Migraines During Pregnancy

No Clear Answer

For some reason still not totally understood, headaches are quite common during pregnancy. A good guess as to why may be found in the fact that hormones in the body run rampant, and if you can't drink coffee like you used to, then add caffeine withdrawal to the mix. Whatever the cause, tension headaches can occur frequently during pregnancy. They are the ones that feel like your head is being squeezed until there is a dull ache around the head and into the neck. If you are prone to headaches, then pregnancy may exacerbate the problem. Other reasons for headaches may include allergies, fatigue due to lack of sleep, depression, stress, sinus congestion, or just being hungry or dehydrated.

The good news is that the hormonal juggling usually tapers off by the second trimester and the headaches may well disappear by that time.

Migraine Headaches And Pregnancy

One type of headache that may make its debut during pregnancy is migraine. Migraine headaches have been dubbed, "the mother of all headaches," and unlike tension headaches they are typically localized to one side of the head. The throbbing pain can last for days, if left untreated, and is made worse with activity. Nausea, vomiting, the inability to be in light, and sensitivity to loud noises are all common symptoms of a migraine headache.

Many women have their first migraine headache during pregnancy. Migraines are kind of like buying a ticket in the lottery. Many women who suffer with migraines when not pregnant find that their headaches diminish during pregnancy. On the other hand, many migraine sufferers find their headaches increase in severity and frequency during pregnancy. There is no way to tell how a woman will be affected as she progresses through the pregnancy.

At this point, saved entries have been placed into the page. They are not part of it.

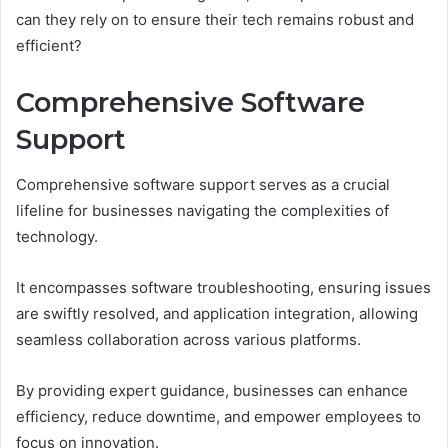
can they rely on to ensure their tech remains robust and
efficient?
Comprehensive Software
Support
Comprehensive software support serves as a crucial
lifeline for businesses navigating the complexities of
technology.
It encompasses software troubleshooting, ensuring issues
are swiftly resolved, and application integration, allowing
seamless collaboration across various platforms.
By providing expert guidance, businesses can enhance
efficiency, reduce downtime, and empower employees to
focus on innovation.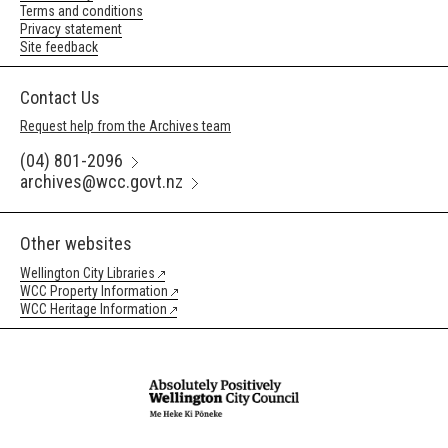
Terms and conditions
Privacy statement
Site feedback
Contact Us
Request help from the Archives team
(04) 801-2096
archives@wcc.govt.nz
Other websites
Wellington City Libraries
WCC Property Information
WCC Heritage Information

Treating Migraines With Medications

There is little you can do, in terms of taking medications for the headaches while you are pregnant. Acetaminophen is considered to be safe if taken as directed but it is best to check with the health care provider about medication if the headaches are bad. Some medications may be alright to use while others may be totally out of the question to take during pregnancy.

Non-Medicinal Treatments

Some non-medicinal things you can do to circumvent or relieve the pain of a headache include keeping a diary of triggers for the headaches. Migraines are often preceded by an aura, or light ring, that is noticeable about an hour before the headache manifests. If you have a headache, try to remember and write down what you ate within the previous 24 hours. Sometimes certain chemicals in foods, like MSG, can trigger a headache. Nitrites, sulfites, artificial sweeteners, certain fruits, dairy, and fermented foods can all set a migraine headache into motion.

Tension headaches can be treated with warm or cool compresses to the forehead and back of the neck. If it's a migraine, use cold compresses which tend to work better. A cool shower can provide fast but temporary relief as well. If the headache is from tension, a nice soak in a warm tub may do the trick.

Very often headaches are the result of hunger or dehydration. Keep blood sugar steady by eating more frequently throughout the day and avoid sugar, which may cause your blood sugar to spike. Sipping water all day long is a good way to keep hydrated without having to run to the bathroom every two minutes. Get enough rest and balance it out with exercise. Research has shown that exercise can be great prevention for migraines and tension headaches.